EXERCISE TEXT -
+ + + + + + +

Monday, May 2, 2011

Feelings Fest Twenty Eleven.

So here I sit. In this dark....FREEZINGGGG cold hospital room. Weather on this 2nd day of May is unusually cold, rainy and just plain dreary. And the background noise that I'm listening to besides the tapping of the keys on this keyboard, is the precious most BEAUTIFUL sound of my baby sister's baby's heartbeat. Quick yet steady. Soft and gentle, yet loud and pounding all at the same time. If I could insert a sound clip, I totally would :) My eyes are teary and tired. My mind is in a million places. I'm having somewhat of what I would like to refer to as a Feelings Fest. So, I decided I would share! Enjoy!

First of all. I cannot even express the emotions that I feel as I watch Julie lay so peacefully sleeping in her big fluffy hospital bed. Well I'm sure she might beg to differ, but all the pillows & blankies do make it look mighty fluffy! lol. Anyway. Her hair has been gently (between contractions) french braided into one single french braid by yours truly. A favorite of hers since she was big enough to know what a french braid was and ask me to give her one. Her toenails painted from the pedicure we had together a couple of weeks ago during the "false alarm!" The heartbeat of her firstborn. And her E-normous belly moving slowly up and down as she sleeps. *sigh* I'm taken back to a lot of memories. A flood of memories would be a total understatement. My sister and I are as opposite as night and day...and I mean that. If you know us both, you know I tell no lies!! lol. But I tell ya what. If I could go into Wal-Mart and custom order a sister....I would custom order Julie. She is my sister. As different as we are, and as frustrating at times as that is to me, I would do ANYthing for her. And I love her to the moon and back. OK. So I mentioned a few emotions that go along with this whole being an aunt situation. You can imagine that this in itself would be enough for a roller coaster ride. sheesh. Enough tears and sap....I gotta move on before I break down!! lol

Next, I feel as if I need to express all the crazy emotions I'm feeling about this Osama thing. Boy was that a crazy surprise last night?! Totally wasn't expecting that, as I'm sure no one really was. So let me go with my gut first of all. Surprise. Of course. That one was easy. Next.... I'm going to go with relief. I'm not going to say rejoicing, or celebration, not from me at least. I was more on the relief side I think. From all that I know, my gut thought shoo wee. Whatta relief to have such a terrible man gone. They've been trying to get him for so long. How glad they must all be that he is dead and gone. Ok, simultaneously, I'm experiencing extreme heartbreak. As a christian, as a mother, as a whatever else I might be, I was experiencing heartbreak for a soul that may very well (up to God!!) be eternally damned. phew. The thought of that for anyone should wrench a heart. Last year I read through all 18 billion of the Left Behind books. And Revelation, and a few other study books on Revelation. GOD PRICKED MY HEART! Things haven't really been the same since He took me through all of that. I believe He instilled in me somewhat of a sense of urgency and even a boldness about His kingdom coming. So with all of that said. For the past year or so, I've been feeling a lot more compassion for those who are far from Christ. A kindof new feeling to me. Not that I never cared necessarily that there were people on the road to hell and that there were thousands and thousands who were sooooo far from knowing God or desiring to know God. Now, it's just different I am more away, more compassionate, more sensitive and more prayerful of those who may be on that path. Lordy mercy I have prayed some serious prayers over some youth kids this past year. Sometimes I wonder why God would give me that new compassion for those far from Him, and then place me in the middle of a group of some crazy teens! lol. That's a whole notha bowl full of feelings though!!!

+ + + + + + +

Reproduce the blog post word for word from "Feelings Fest Twenty" to "would share! Enjoy!".

+ + + + + + +

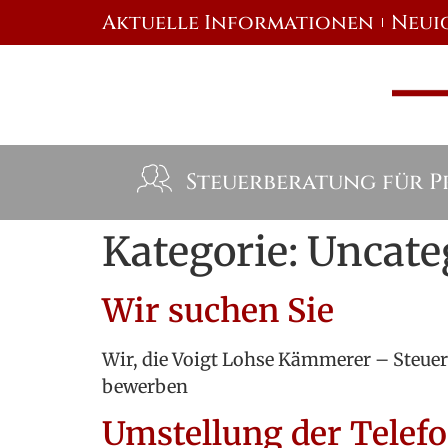
Aktuelle Informationen
Neui
Steuerberatung für P
Kategorie:
Uncate
Wir suchen Sie
Wir, die Voigt Lohse Kämmerer – Steuer
bewerben
Umstellung der Telef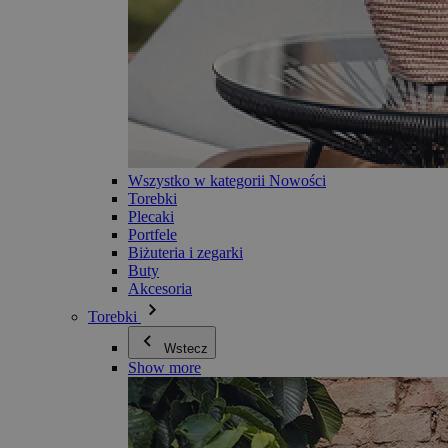
Wszystko w kategorii Nowości
Torebki
Plecaki
Portfele
Biżuteria i zegarki
Buty
Akcesoria
Torebki
Wstecz
Show more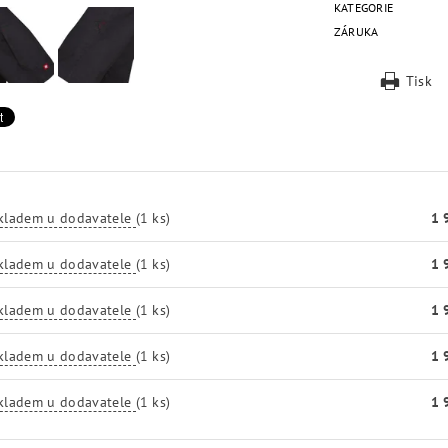
KATEGORIE
ZÁRUKA
Tisk
kladem u dodavatele
(1 ks)
1 
kladem u dodavatele
(1 ks)
1 
kladem u dodavatele
(1 ks)
1 
kladem u dodavatele
(1 ks)
1 
kladem u dodavatele
(1 ks)
1 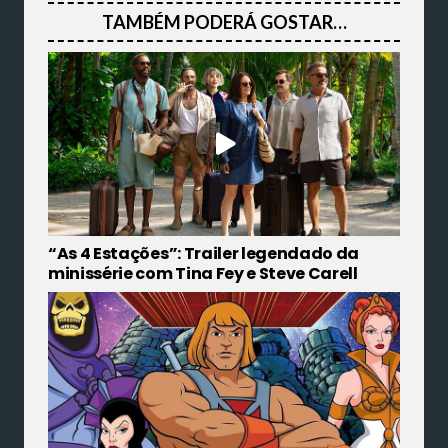
TAMBÉM PODERÁ GOSTAR…
“As 4 Estações”: Trailer legendado da
minissérie com Tina Fey e Steve Carell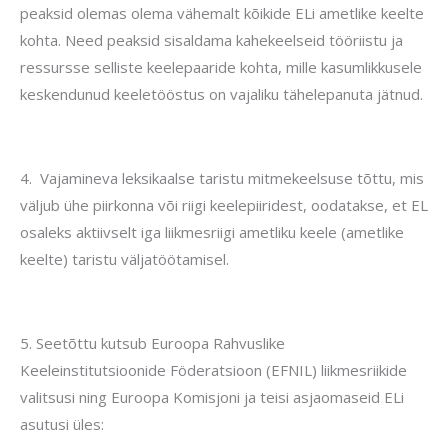
peaksid olemas olema vähemalt kõikide ELi ametlike keelte
kohta.
Need peaksid sisaldama kahekeelseid tööriistu ja
ressursse selliste keelepaaride kohta, mille kasumlikkusele
keskendunud keeletööstus on vajaliku tähelepanuta jätnud.
4.
Vajamineva leksikaalse taristu mitmekeelsuse tõttu, mis
väljub ühe piirkonna või riigi keelepiiridest, oodatakse, et EL
osaleks aktiivselt iga liikmesriigi ametliku keele (ametlike
keelte) taristu väljatöötamisel.
5.
Seetõttu kutsub Euroopa Rahvuslike
Keeleinstitutsioonide Föderatsioon (EFNIL) liikmesriikide
valitsusi ning Euroopa Komisjoni ja teisi asjaomaseid ELi
asutusi üles: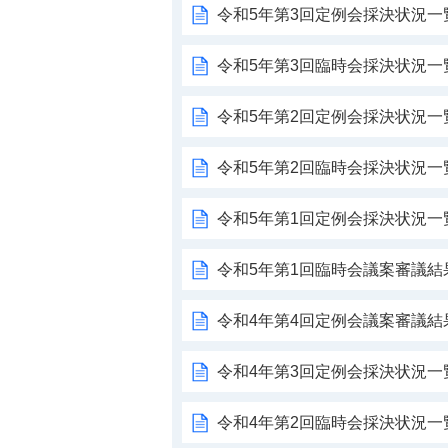
令和5年第3回定例会採決状況一
令和5年第3回臨時会採決状況一
令和5年第2回定例会採決状況一
令和5年第2回臨時会採決状況一
令和5年第1回定例会採決状況一
令和5年第1回臨時会議案審議結
令和4年第4回定例会議案審議結
令和4年第3回定例会採決状況一
令和4年第2回臨時会採決状況一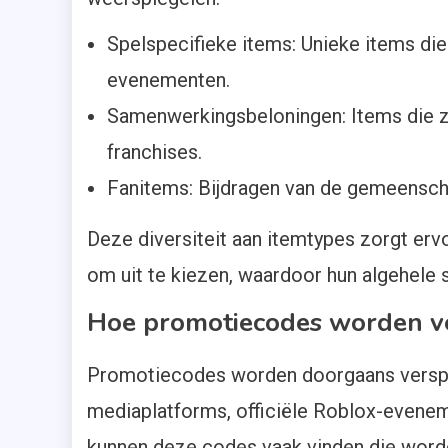
Spelspecifieke items: Unieke items die
evenementen.
Samenwerkingsbeloningen: Items die 
franchises.
Fanitems: Bijdragen van de gemeenschap,
Deze diversiteit aan itemtypes zorgt erv
om uit te kiezen, waardoor hun algehele 
Hoe promotiecodes worden v
Promotiecodes worden doorgaans verspre
mediaplatforms, officiële Roblox-evene
kunnen deze codes vaak vinden die worde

+ + + + + + +

OUTPUT -
Feelings Fest Twenty Eleven.

So here I sit. In this dark....FREEZINGGGG cold hospital room. Weather on this 2nd day of May is unusually cold, rainy and just plain dreary. And the background noise that I'm listening to besides the tapping of the keys on this keyboard, is the precious most BEAUTIFUL sound of my baby sister's baby's heartbeat. Quick yet steady. Soft and gentle, yet loud and pounding all at the same time. If I could insert a sound clip, I totally would :) My eyes are teary and tired. My mind is in a million places. I'm having somewhat of what I would like to refer to as a Feelings Fest. So, I decided I would share! Enjoy!